I think people who are developing spiritual sight feel like this. When we come alive in Christ and he communicates with us through a newly awakened sense it is difficult to interpret the information until the mind is renewed. We don’t have a grid for it. We feel humbled, incompetent. When logic and reason was our highest faculty we knew how the system worked and how to function. When God asks us to subject our minds to His way of seeing it can be thrilling at first, then confusing, then hard work. I wonder if a lot of people simply shut down the ability to see and hear God in a realm beyond our physical senses because we felt more sure of ourselves the way it was before. Repentance, or changing the way we think, and cooperation with God to construct a new grid can be really tough. It means living in what feels like a chaotic construction zone sometimes. We long for decently-and-in-order, right and wrong rules and regulations and a predictable easy life. Like the children of Israel said to Moses, when confronted with the fire and trumpet show on the mountain, we say this Yhwh is too scary. Just get the essentials in writing and we’ll have our people look at it.
It becomes easy to accept spiritual sensitivity impairment as normal.
Jesus said to his disciples who were discussing the lack of bread shortly after they had seen thousands fed miraculously with their own eyes, “Why are you discussing the fact that you have no bread? Do you not yet perceive or understand? Are your hearts hardened? Having eyes do you not see, and having ears do you not hear? And do you not remember?” (Mark 8:17,18)
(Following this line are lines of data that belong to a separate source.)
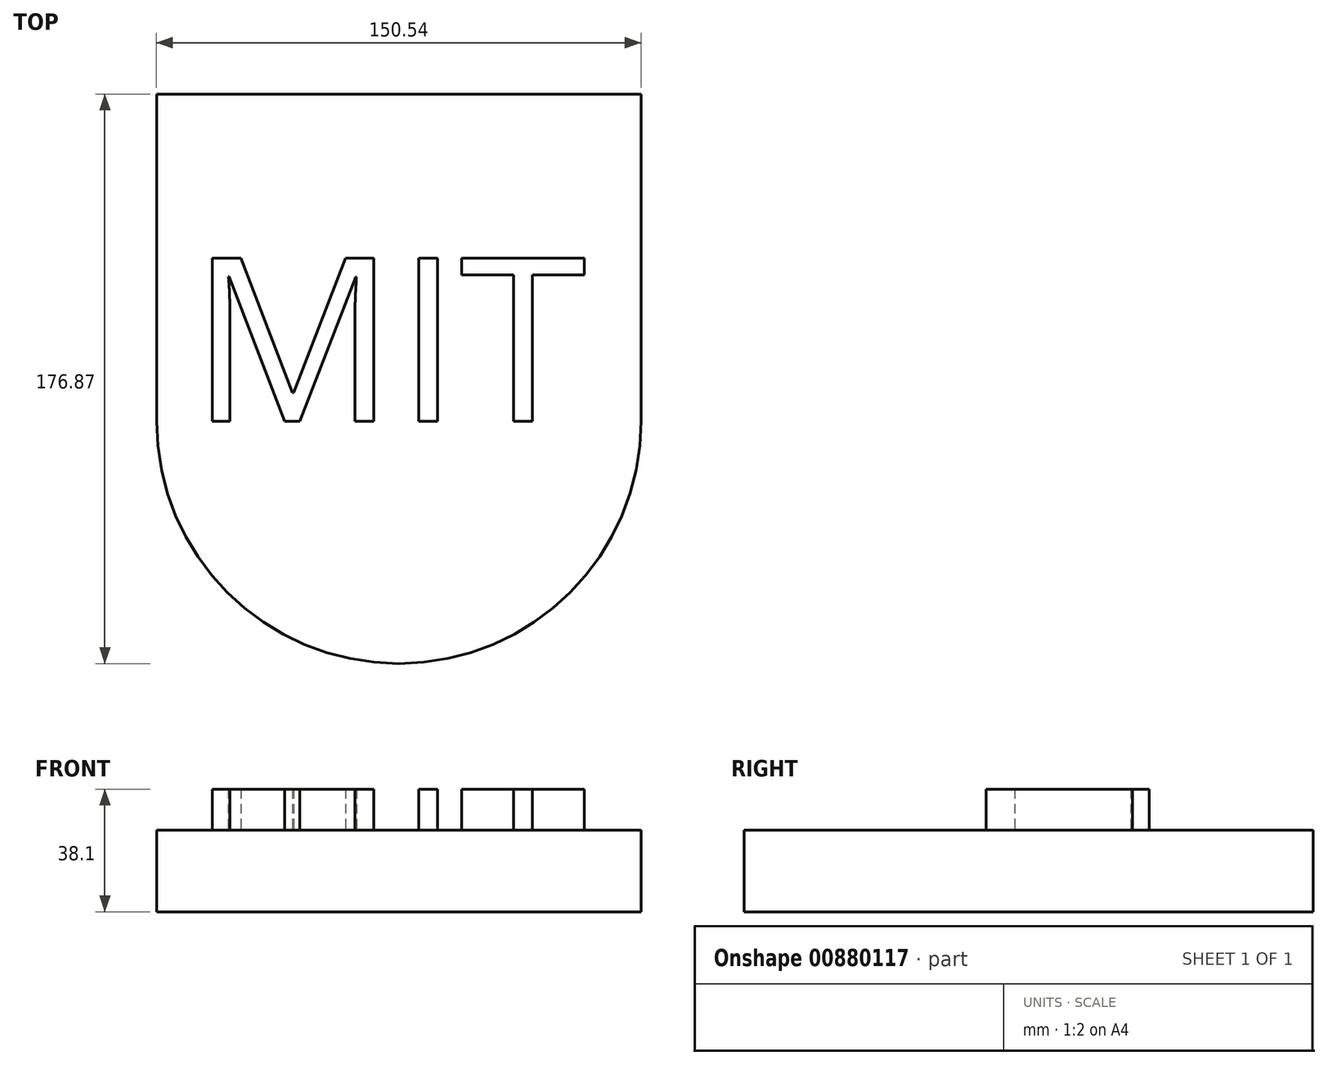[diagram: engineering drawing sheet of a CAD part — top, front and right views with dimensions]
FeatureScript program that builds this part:
annotation { "Feature Type Name" : "Feature", "Feature Type Description" : "" }
export const myFeature = defineFeature(function(context is Context, id is Id, definition is map)
    precondition{}
    {
        {
            var Q0;
            Q0=qCreatedBy(makeId("Top.planeOp"),FACE);
            var sketch = newSketch(context, id + "F0", { "sketchPlane" : qUnion([Q0])});
            skArc(sketch, "E0", {"start": v(-75.27, 0) * mm, "mid": v(0, -75.27) * mm, "end": v(75.27, 0) * mm});
            skLineSegment(sketch, "E1.top", {"start": v(-75.27, 101.6) * mm, "end": v(75.27, 101.6) * mm});
            skLineSegment(sketch, "E1.left", {"start": v(-75.27, 0) * mm, "end": v(-75.27, 101.6) * mm});
            skLineSegment(sketch, "E1.right", {"start": v(75.27, 0) * mm, "end": v(75.27, 101.6) * mm});
            skLineSegment(sketch, "E2.trimOffspring", {"start": v(75.27, 0) * mm, "end": v(75.27, 0) * mm});
            skSolve(sketch);
        }
        {
            var Q0;
            Q0=makeQuery(id+"F0.imprint","IMPRINT",FACE,{"disambiguationData":[TD([[makeQuery(id+"F0.imprint","IMPRINT",EDGE,{"derivedFrom":sQuery(id+"F0.wireOp",EDGE,"E0")}),1.0]])]});
            extrude(context, id + "F1", {"entities" : qUnion([Q0]), "depth" : 25.4 * mm, "offsetDistance" : 25.4 * mm});
        }
        {
            var Q0;
            Q0=makeQuery(id+"F1.opExtrude","CAP_FACE",FACE,{"disambiguationData":[OSD([sQuery(id+"F0.wireOp",EDGE,"E0"),sQuery(id+"F0.wireOp",EDGE,"E1.top"),sQuery(id+"F0.wireOp",EDGE,"E1.left"),sQuery(id+"F0.wireOp",EDGE,"E1.right")])],"isStart":false});
            var sketch = newSketch(context, id + "F2", { "sketchPlane" : qUnion([Q0])});
            skText(sketch, "E3", { "text": "MIT", "fontName": "OpenSans-Regular.ttf"});
            skPoint(sketch, "E4", {"position": v(-75.27, 50.8) * mm});
            const initialGuessF2  = {"E3": [-0.06486, 0, 1, 0, 0.05109]};
            skSetInitialGuess(sketch, initialGuessF2);
            skSolve(sketch);
        }
        {
            var Q0;
            Q0 = qSketchRegion(id + "F2", true);
            extrude(context, id + "F3", {"entities" : qUnion([Q0]), "operationType" : NewBodyOperationType.ADD, "depth" : 12.7 * mm, "offsetDistance" : 25.4 * mm});
        }
    });
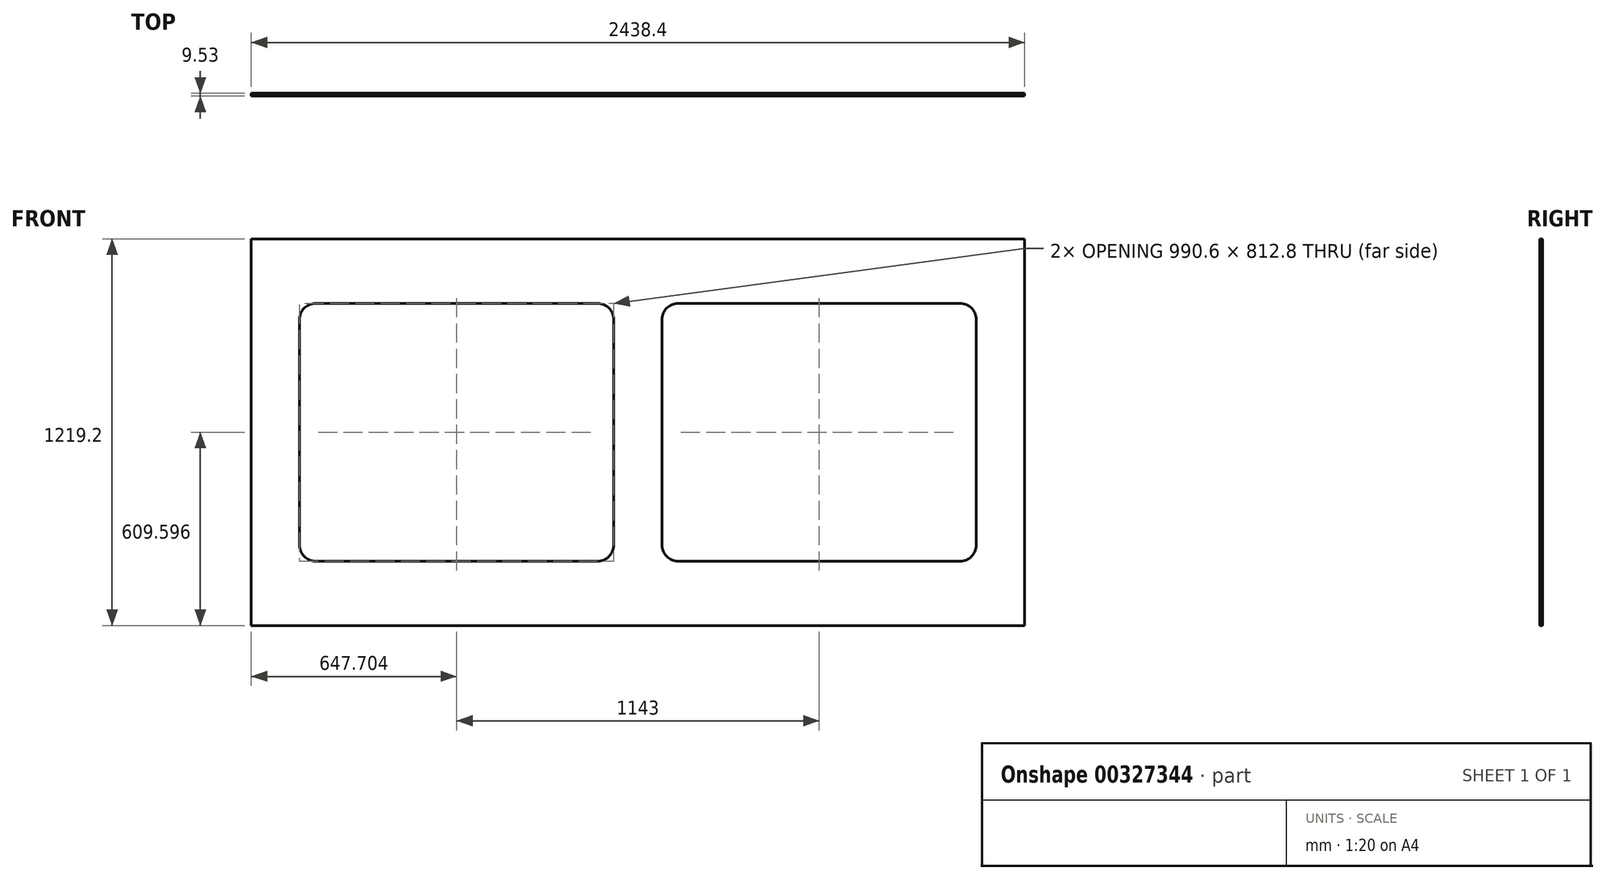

Paul reminded Timothy, “Do not neglect the gift you have, which was given you by prophecy when the council of elders laid their hands on you. Practice these things, immerse yourself in them, so that all may see your progress.” (1 Tim 4: 14,15)
I wonder if losing my sight this week was meant to be a reminder of how precious it is and not to take it for granted.
This much I know: I am thankful for eyesight. I am deeply grateful that it has been restored. Coincidentally (as if) I spent part of the evening with my friend’s mother who is blind from a similar condition. She is an incredibly courageous, stubbornly independent woman who managed to live alone on her farm for several years after becoming almost totally blind. I held her hand as she also told me of the terror of feeling lost in a motel room, of tripping over her little grandchildren, and of not being able to eat rice anymore because she tired of hunting for it on her plate. She understood how I felt waking up with ominous symptoms, but I felt awkward sitting beside her with my vision restored.
Why are some people healed, and some people not? I don’t know.
Is healing permanent? A humour-impaired doctor once told me when he brought back an unexpectedly good test result, “Good news! You are going to die of something else.” So far, we all die. Healing is a sign that points to something -or Someone. It is not the destination itself.
But today, here now, I can see, and I am profoundly grateful, and I will continue to learn to use my physical eyes and my spiritual eyes to pay attention to what God is saying for as long as he gives me strength.
You can be pretty frustrating, Lord, but I trust you. Teach me.